Can you turn each line of the entries below into a Markdown table with the columns Row and Line, numbering the rows, skipping blank lines, and leaving the pictures out?

DATA ENTRIES:
START

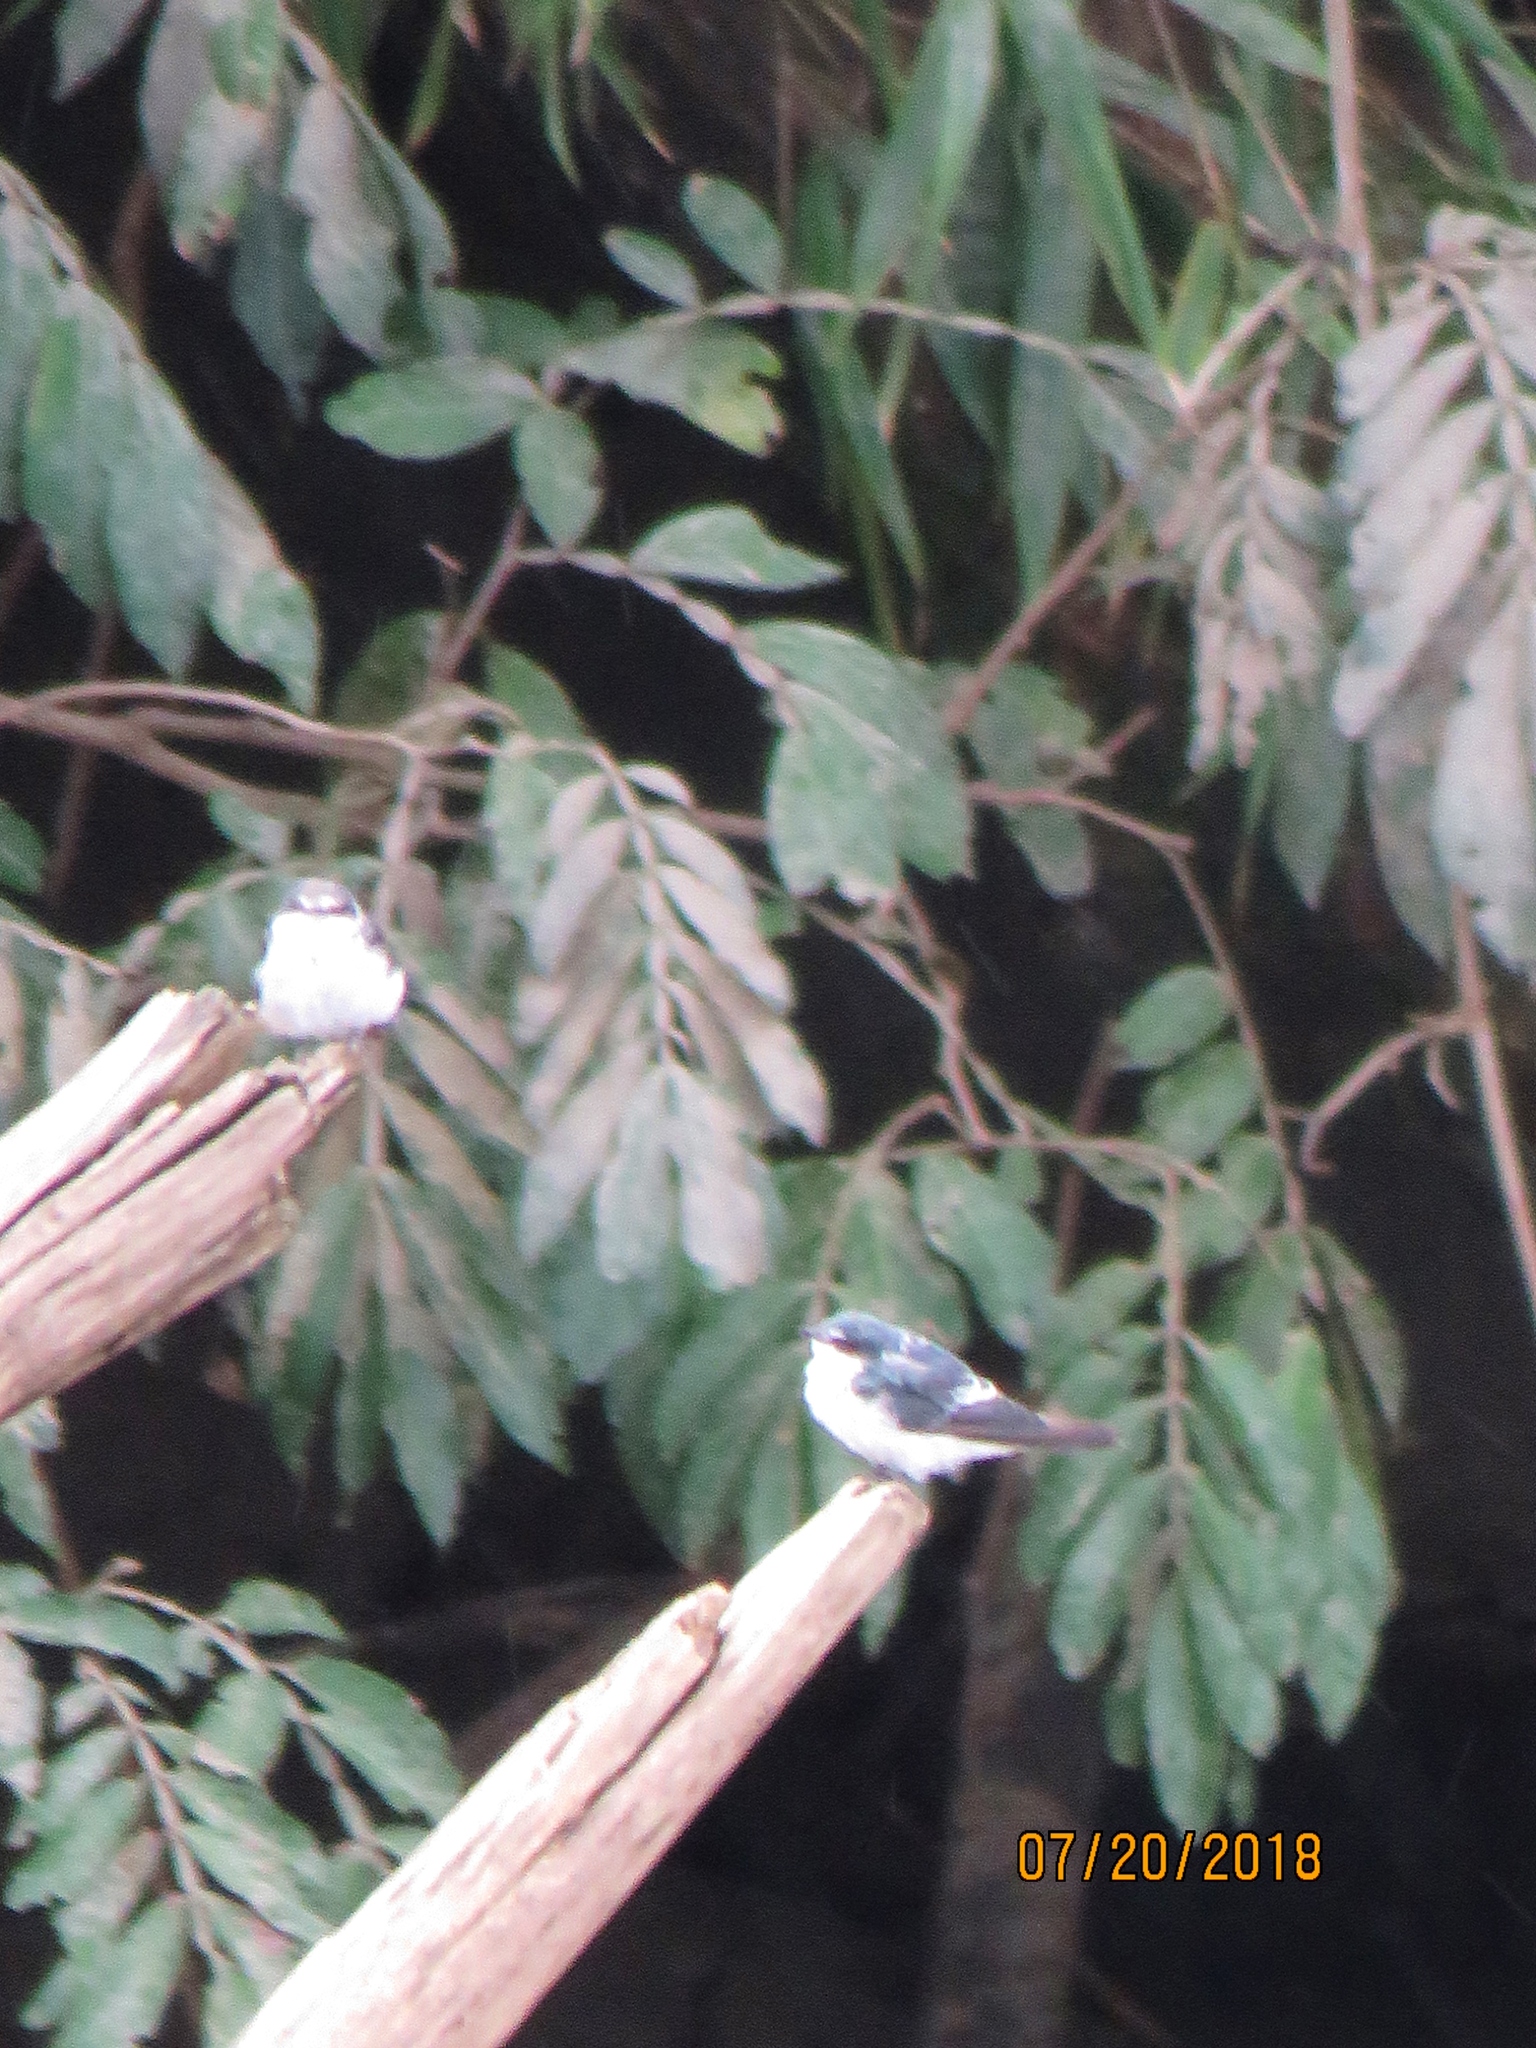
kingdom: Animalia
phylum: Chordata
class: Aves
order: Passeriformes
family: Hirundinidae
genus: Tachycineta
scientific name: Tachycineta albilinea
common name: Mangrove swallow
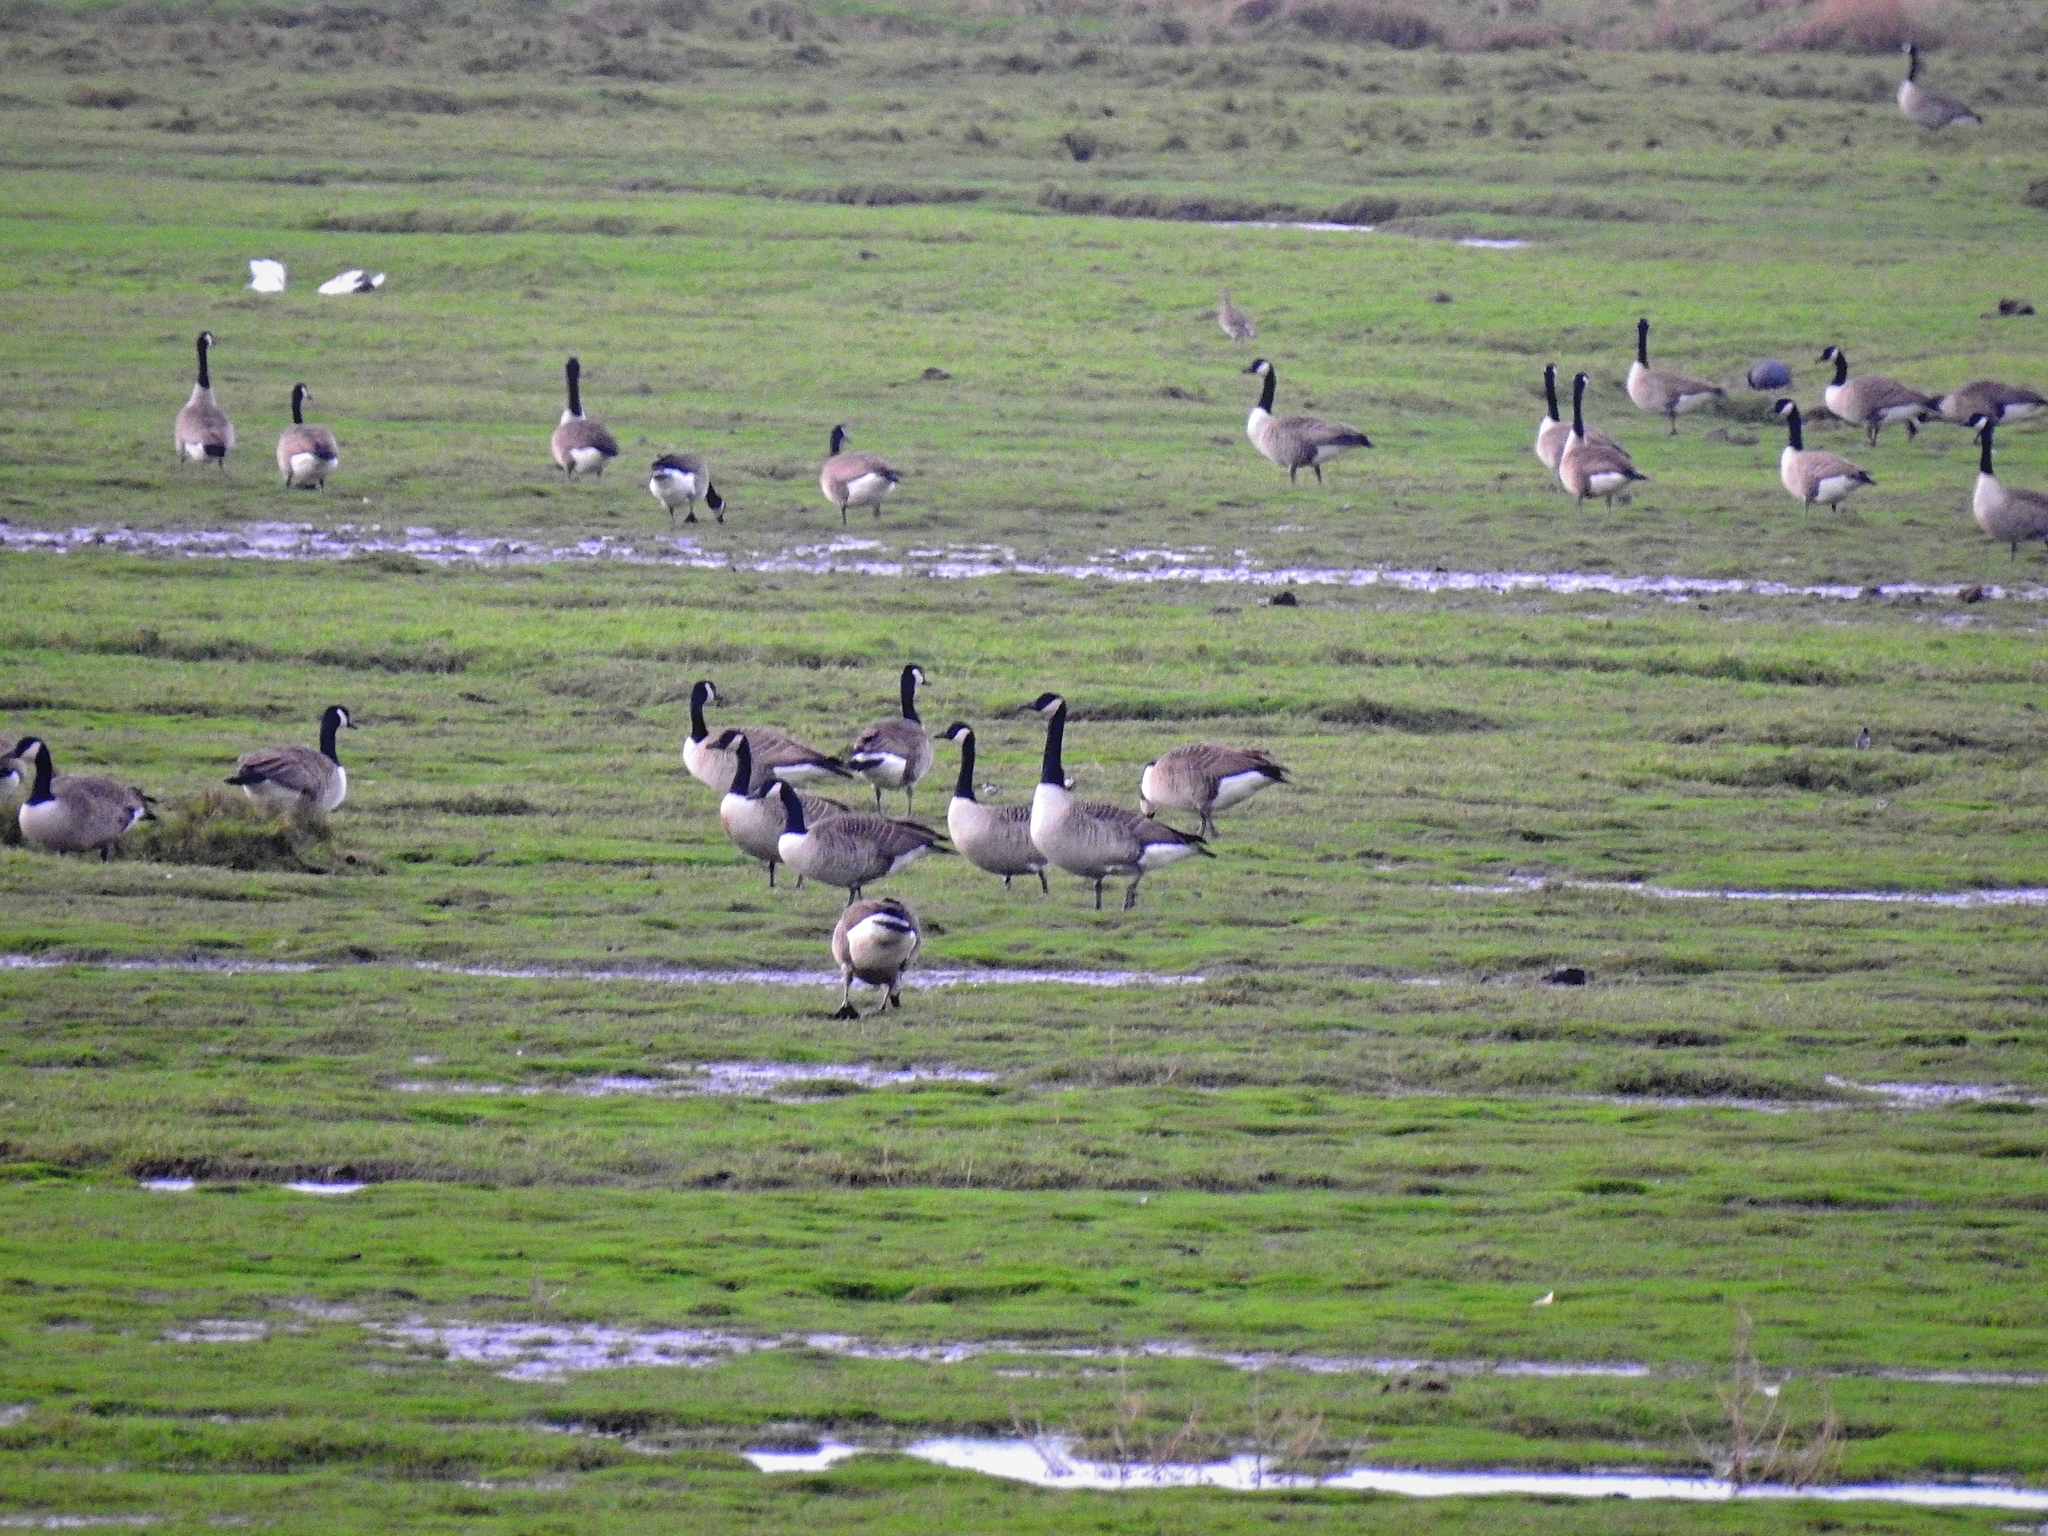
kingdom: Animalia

END

COMPLETE RESPONSE:
| Row | Line |
|---|---|
| 1 | kingdom: Animalia |
| 2 | phylum: Chordata |
| 3 | class: Aves |
| 4 | order: Passeriformes |
| 5 | family: Hirundinidae |
| 6 | genus: Tachycineta |
| 7 | scientific name: Tachycineta albilinea |
| 8 | common name: Mangrove swallow |
| 9 | kingdom: Animalia |